Alors que son compatriote Pfizer investit dans les vaccins à base d'ADN, c'est dans un autre domaine que Merck & Co a décidé de casser sa tirelire. Le laboratoire vient ainsi d'annoncer le rachat de SirnaTherapeutics, une société spécialisée dans les thérapies fondée sur l'ARN interférence (iRNA).
Le groupe américain
propose de racheter l'intégralité des actions de cette start-up
pour 13 $ par action, la valorisant ainsi à 1,1 milliard de dollars
(86 M€). Cette offre représente une prime de près de 100 % sur le
cours de clôture de Sirna à New York, ce qui a fait décoller
l'action de la société à + 92,71 %, à 12,43 $ lors de l'annonce du
rachat. La finalisation de cette opération est attendue pour le
premier trimestre 2007. Elle va permettre à Merck & Co de
compléter son portefeuille dans le domaine de l'interférence ARN,
constitué en 2001 lors du rachat de la société Rosetta
Inpharmatics.
Cette nouvelle approche
thérapeutique consiste à administrer un ARN double brin spécifique
à un gène, entraînant ainsi une atténuation ou un arrêt de
l'expression d'une protéine ou d'une particule virale. «
L'interférence ARN est un puissant outil de découverte.
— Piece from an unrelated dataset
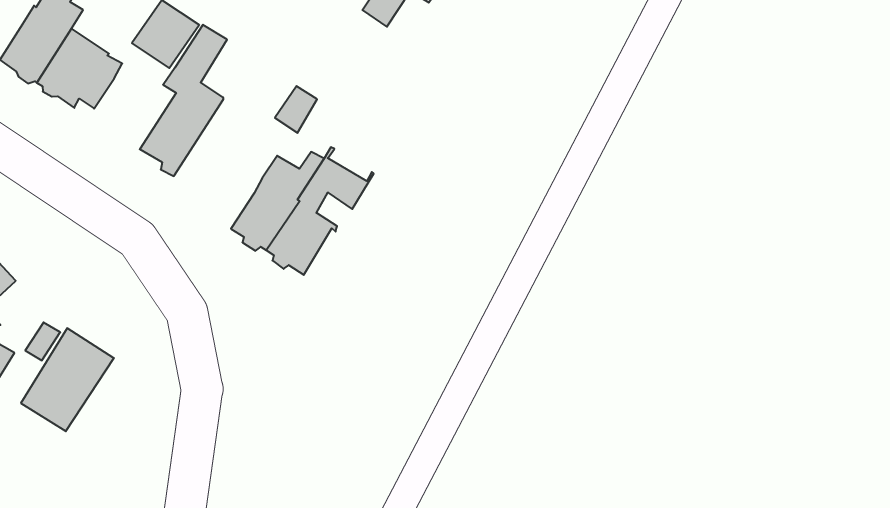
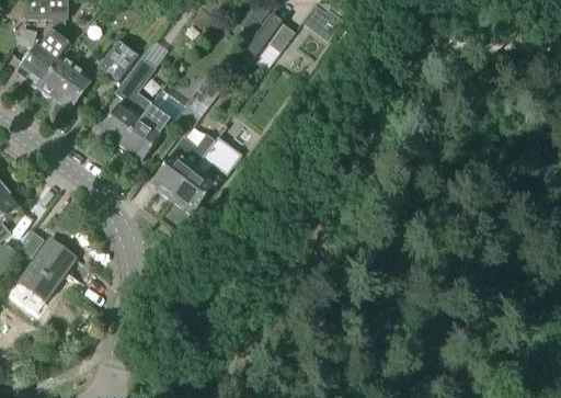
building: none -> [118,101,174,160]

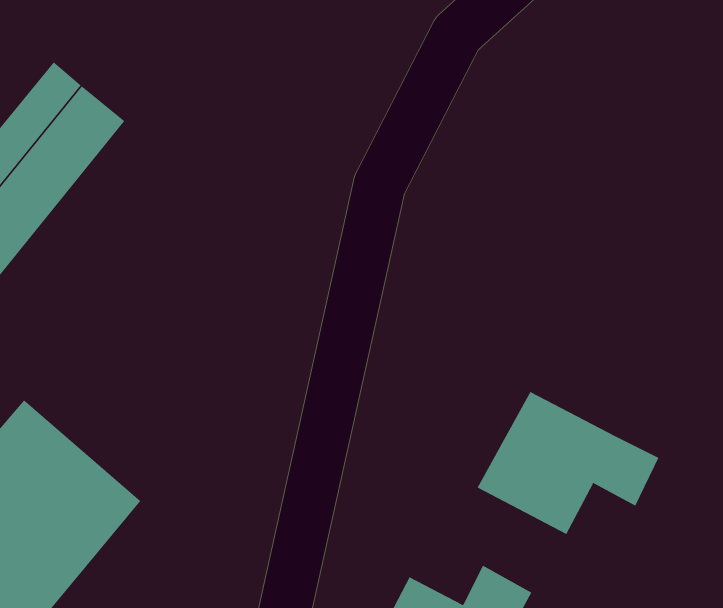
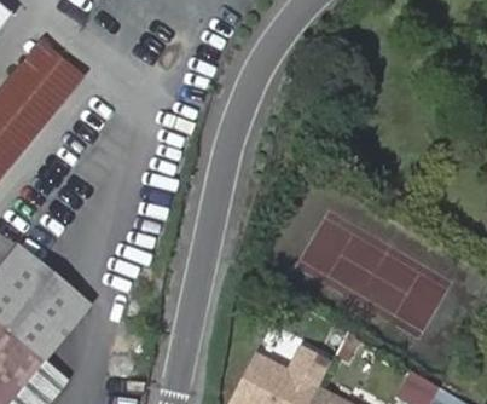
building: [477,391,659,535] -> none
Nous
pouvons potentiellement utiliser cette technologie pour cibler des
gènes qui contrôlent l'activité des cellules cancéreuses, et
provoquer leur destruction sans endommager les tissus », a avancé
Stephen H. Friend, vice-président en charge de l'oncologie et des
neurosciences chez Merck.
Une technologie en attente
de validation
Sirna détient au total un
portefeuille de 200 brevets sur des technologies ARN liées à 250
gènes de mammifères ou à leurs cibles virales potentielles. Le
candidat médicament le plus avancé, le Sirna-027, est actuellement
en phase II du développement clinique. Cette molécule, un siRNA
chimiquement optimisé, entrerait dans le traitement de la
dégénérescence maculaire chez les patients âgés (AMD). Il est
codéveloppé avec Allergan, via un accord qui porte aussi sur des
recherches dans le traitement d'autres maladies ophtalmiques. Cet
accord pourrait amener, à terme, près de 250 M$ (204 M€) dans les
caisses de Sirna. Quant à l'alliance liant la start-up à
GlaxoSmithKline (CPH n°336), elle pourrait potentiellement lui
rapporter 700 M$ (572 M€). Elle porte
sur un siRNA ciblant le récepteur à l'interleukine-4 (IL4-R). Cette
molécule permettrait de réduire de 80 % l'hyperréactivité
bronchique liée à l'asthme.
Autre médicament candidat
prometteur, le Sirna-034, sélectionné pour entrer en phase de
développement clinique dans le traitement de l'hépatite C. La
start-up étudie d'autres domaines d'applications, comme les
affections du métabolisme (diabète de type 2), du système nerveux
central (maladie d'Huntington) et les infections par le virus de
l'hépatite C. Elle recherche également des traitements dans
l'oncologie (anti-angiogénique en développement avec Eli Lilly), la
dermatologie ou les maladies auto-immunes. Sirna a dégagé en 2005
un chiffre d'affaires de 5 M$ (3,8 M€) et a accusé une perte nette
de 24 M$ (19 Me), en raison d'un investissement de plus de 20 M$
(15,5 M€) dans la recherche et
développement.
Merck avait été le premier
laboratoire à signer un accord dans le domaine
Selon le cabinet de
conseil IDC, le marché des médicaments issus de l'ARN interférence
ARN pourrait atteindre 10 Mrds $ (7,8 M€ ) en 2014. Les start-up Alnylam, Genta, Invitrogen
et Nastech se sont également lancées dans cette aventure, qui
aujourd'hui intéresse de plus en plus les grands laboratoires
pharmaceutiques.
Merck & Co a
d'ailleurs été le premier grand laboratoire à signer en 2004 un
accord de recherche dans ce domaine, avec Alnylam, le plus
important des concurrents de Sirna. Alnylam a également scellé des
accords avec Biogen et Medtronic. Cette dernière alliance porte sur
le développement d'un nouveau dispositif d'administration des
médicaments incorporant de l'interférence ARN pour traiter des
maladies neurodégénératives (Parkinson, Huntington, Alzheimer). Il
a lui aussi débuté des essais cliniques, dans le domaine de
l'hypercholestérolémie. La course au premier médicament reposant
sur cette technologie vient d'être relancée.